Of het nu gaat om superintelligente of lichamelijk zeer getalenteerde kinderen, vaak kan de buitenwereld zich niet aan de indruk onttrekken dat die ouders door middel van hun kinderen iets trachten te bereiken waartoe ze zelf niet in staat waren. Een van de beruchtste gevallen uit de geschiedenis is de intellectuele commandotraining waaraan de Britse filosoof, historicus en econoom James Mill zijn zoon John Stuart onderwierp. Hoewel zoonlief een uitzonderlijk pienter knaapje was, had het scholings- en opvoedings programma dat Mill senior ontwierp veel weg van een blueprint for disaster.

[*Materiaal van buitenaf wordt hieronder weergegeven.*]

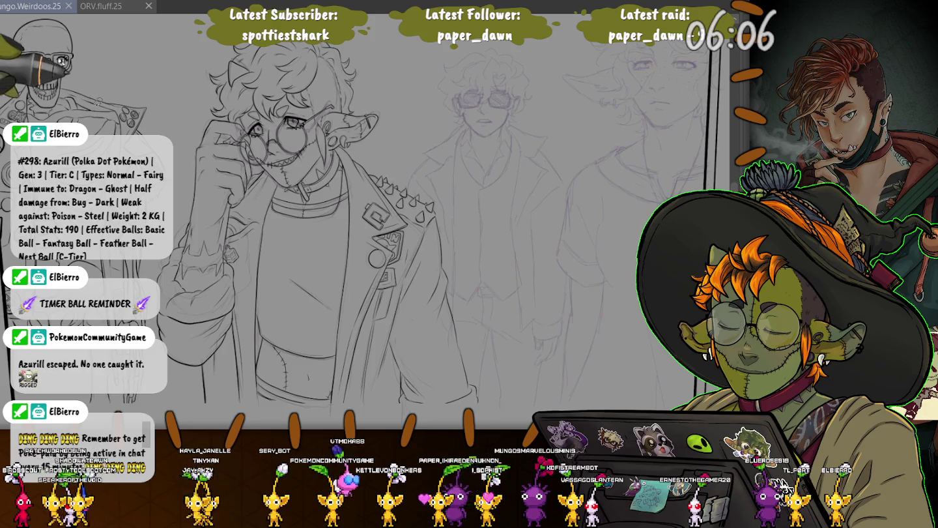
scroll(306, 111, up, 5)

John Stuart Mill (1806-1873) zou nooit een school of universiteit van binnen zien. Zijn volledige opleiding ontving hij in de studeerkamer van zijn vader, die toen John Stuart drie jaar oud was begon met lessen Grieks. Op zevenjarige leeftijd las Mill de dialogen van Plato en de grote tragedies in het Grieks, en in het Engels de volumineuze historische werken van Hume en Gibbon. Een jaar later werd het Latijn ter hand genomen en verdiepte het knaapje zich in Cicero en Tacitus, terwijl hij op z’n elfde Newtons Principia mathematica doorvorste. Vanaf zijn achtste jaar werd Mill bovendien belast met het onderwijs aan zijn jongere broers en zusters, en toen hij twaalf was redigeerde hij het tiendelige standaardwerk van zijn vader, The History of British India. Kort daarna bestudeerde hij het werk van de econoom David Ricardo, teneinde de theorieën van de door zijn vader verafschuwde Adam Smith te kunnen weerleggen.

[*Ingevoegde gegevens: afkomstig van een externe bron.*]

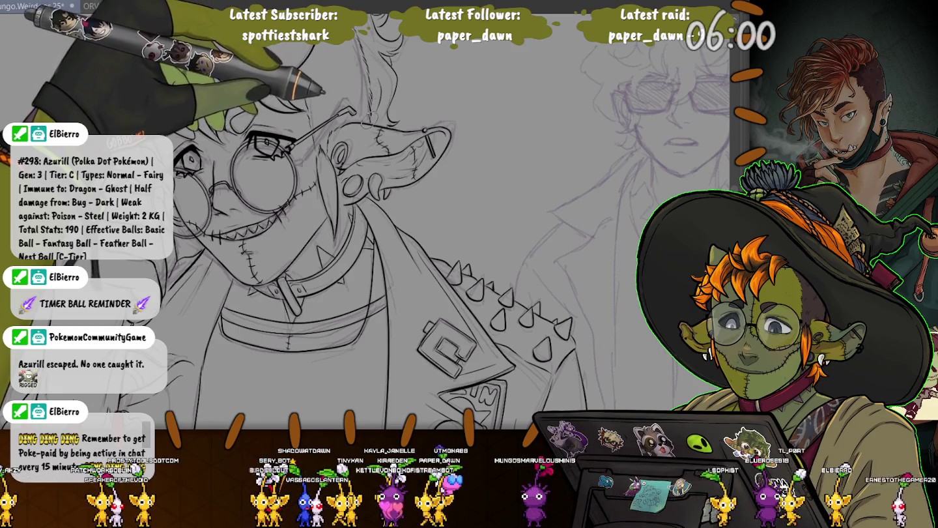
key(h)
key(ctrl+minus)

De wagonladingen kennis die de oude Mill in het hoofd van zijn zoon kieperde, en de strenge bestraffing van een fout of een blijk van onoplettendheid dienden ertoe om de knaap voor te bereiden op een leidende rol in de Britse samenleving. James Mill, zelf van relatief eenvoudige afkomst, had zich alleen door keihard werken kunnen opwerken binnen de Britse East India Company. Een politieke carrière was niet voor hem weggelegd, omdat hij weigerde de Anglicaanse geloofsbelijdenis te onderschrijven. John Stuart moest intellectueel zo’n wereldwonder worden dat hij op grond van zijn inzichten en theorieën invloed zou kunnen uitoefenen en Groot-Brittannië, benevens de gehele wereld, naar een gelukzalige toekomst zou leiden.

James Mill was een discipel van Jeremy Bentham, de grondlegger van het utilitarisme. Volgens Bentham werd de mens beheerst door twee drijfveren: pleasure en pain. Het streven van de individuele mens was gericht op het maximaliseren van geluk, genoegen, plezier en het minimaliseren van pijn. De maatschappij moest ernaar streven dat zo veel mogelijk mensen zo veel mogelijk pleasure zouden genieten. Bentham beoordeelde alles aan de hand van de vraag in hoeverre iets bijdroeg aan bovengenoemd streven, of iets in dit verband «nut» had. Wat nuttig was voor zo veel mogelijk mensen was goed. Bij het beoordelen van de vraag wat nuttig was, diende de wetenschap het enige leidsnoer te zijn, en moesten traditionalistische en religieuze vooroordelen overboord worden gezet.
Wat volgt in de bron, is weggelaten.